======== WORKING DATA ========

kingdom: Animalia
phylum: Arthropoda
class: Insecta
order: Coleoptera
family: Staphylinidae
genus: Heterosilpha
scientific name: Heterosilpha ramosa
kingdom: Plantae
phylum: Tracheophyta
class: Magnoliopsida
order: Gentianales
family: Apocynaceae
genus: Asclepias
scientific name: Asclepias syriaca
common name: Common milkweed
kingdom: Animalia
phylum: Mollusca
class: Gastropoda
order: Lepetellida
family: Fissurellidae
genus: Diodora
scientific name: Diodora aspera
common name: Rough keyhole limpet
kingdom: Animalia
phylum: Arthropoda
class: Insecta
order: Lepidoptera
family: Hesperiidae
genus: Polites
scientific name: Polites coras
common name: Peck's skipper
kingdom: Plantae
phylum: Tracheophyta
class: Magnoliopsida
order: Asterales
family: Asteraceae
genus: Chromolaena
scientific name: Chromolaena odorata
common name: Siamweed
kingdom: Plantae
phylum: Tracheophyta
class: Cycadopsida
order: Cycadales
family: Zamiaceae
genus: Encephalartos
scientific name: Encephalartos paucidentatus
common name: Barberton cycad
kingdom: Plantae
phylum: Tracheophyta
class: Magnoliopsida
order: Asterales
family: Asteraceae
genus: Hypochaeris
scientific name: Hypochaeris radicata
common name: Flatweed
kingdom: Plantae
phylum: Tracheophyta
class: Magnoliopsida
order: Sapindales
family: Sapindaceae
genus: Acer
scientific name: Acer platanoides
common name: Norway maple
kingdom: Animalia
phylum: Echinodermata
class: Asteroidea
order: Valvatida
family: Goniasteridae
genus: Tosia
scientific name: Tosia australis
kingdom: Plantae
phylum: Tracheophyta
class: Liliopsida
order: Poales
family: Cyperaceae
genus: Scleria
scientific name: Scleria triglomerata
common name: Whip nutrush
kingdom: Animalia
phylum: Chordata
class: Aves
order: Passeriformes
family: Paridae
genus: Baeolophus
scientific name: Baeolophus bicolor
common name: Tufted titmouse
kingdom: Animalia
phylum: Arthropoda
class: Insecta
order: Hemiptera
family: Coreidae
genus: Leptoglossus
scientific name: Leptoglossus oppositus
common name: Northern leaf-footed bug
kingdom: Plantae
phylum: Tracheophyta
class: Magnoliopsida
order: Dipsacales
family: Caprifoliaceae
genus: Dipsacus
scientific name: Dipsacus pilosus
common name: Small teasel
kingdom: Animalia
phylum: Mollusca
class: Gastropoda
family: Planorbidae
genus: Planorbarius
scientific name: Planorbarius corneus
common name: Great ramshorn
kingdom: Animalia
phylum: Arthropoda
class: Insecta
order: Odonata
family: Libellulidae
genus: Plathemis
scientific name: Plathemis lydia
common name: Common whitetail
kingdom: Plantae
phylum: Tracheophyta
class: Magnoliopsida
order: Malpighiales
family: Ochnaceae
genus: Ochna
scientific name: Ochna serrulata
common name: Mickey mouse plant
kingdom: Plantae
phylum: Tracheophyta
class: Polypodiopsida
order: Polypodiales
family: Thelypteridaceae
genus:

========

WHAT TO PRODUCE: Rewrite the items starting at their beginning and ending at the line containing "order: Lepetellida", swapping "phylum" for "division" and leaving everything else unchanged.

SOLUTION:
kingdom: Animalia
division: Arthropoda
class: Insecta
order: Coleoptera
family: Staphylinidae
genus: Heterosilpha
scientific name: Heterosilpha ramosa
kingdom: Plantae
division: Tracheophyta
class: Magnoliopsida
order: Gentianales
family: Apocynaceae
genus: Asclepias
scientific name: Asclepias syriaca
common name: Common milkweed
kingdom: Animalia
division: Mollusca
class: Gastropoda
order: Lepetellida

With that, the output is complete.